— SOURCE DOCUMENT —
☆ ☆ ☆

In more detail, FIG. 3 shows how the agent 1000 can retrieve the correct knowledge article from knowledgebase 1060 which includes instructions for performing a task corresponding to the customer intent, and invoke an automation sequence by pushing a dynamically superimposed link or button (FIG. 2, element 0020). The retrieved knowledge article is sent 1580 to the mapping engine 1590. The mapping engine 1590 is fully explained below with respect to FIGS. 5-8. Mapping engine 1590 is configured to accept a knowledge article expressed in natural language and utilize various mapping tables and algorithms to convert the naturally described instruction(s) of the knowledge article into a distinct sequence of structured steps that should be automated.
FIG. 3 also shows how the output 1581 from the mapping engine 1590 may be passed to the execution engine 1600. The execution engine 1600 can instruct 1650 a robotic process automation solution 1085 to enact certain steps on the desktop of agent's 1050. The execution engine 1600 utilizes an intermediary computer language to formulate the robotic automation instructions 1650 which can be dynamically cross-compiled or converted into the native language of any particular Robotic Process Automation solution. As a result, execution engine 1600 may work not only with its own automation solution, but in some embodiments can support any third-party robotic automation solution.
FIG. 3 additionally shows how ambiguity may be resolved, or more information may be collected when needed.

☆ ☆ ☆

— INFORMATION SUPPLIED —
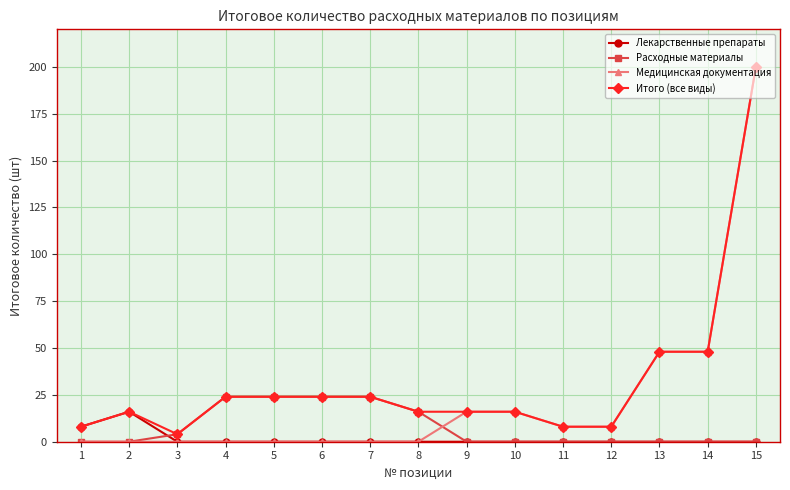

Where is the first local maximum for Лекарственные препараты?

2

☆ ☆ ☆

— REQUIRED ACTION —
Pick up the passage on the mapping and execution engines and continue it from its final sentence.

— FINAL ANSWER —
For example, in the event that additional information needs to be collected from the agent 1000 in order to complete a transaction via one or more applications on agent's computer 1050, the execution engine 1600 can instruct the robotic process automation (RPA) solution 1085 (or the software directly) that more information needs to be collected. RPA solution 1085 can invoke 1058 a form or dialog box 1055 which may be opened on a display screen of agent's computer 1050 and which agent 1000 can complete to provide the needed or missing information. Upon submission, RPA solution 1085, by itself or in conjunction with execution engine 1600, can complete the transaction.
Ambiguity may be resolved similarly. When execution engine 1600 is unable to ascertain the next task, a dialog box 1055 may be presented to the agent 1000 via a display screen of agent computer 1050 for the agent 1000 select the appropriate action. This corrective action may be sent back 1650 to the execution engine 1600 such that the execution engine 1600 can continue to utilize machine learning and, over time, be able to resolve that ambiguity by itself. This ambiguity may be reflected as machine learning feedback 1585 to the mapping engine 1590 in order to improve the performance/accuracy of mapping engine 1590.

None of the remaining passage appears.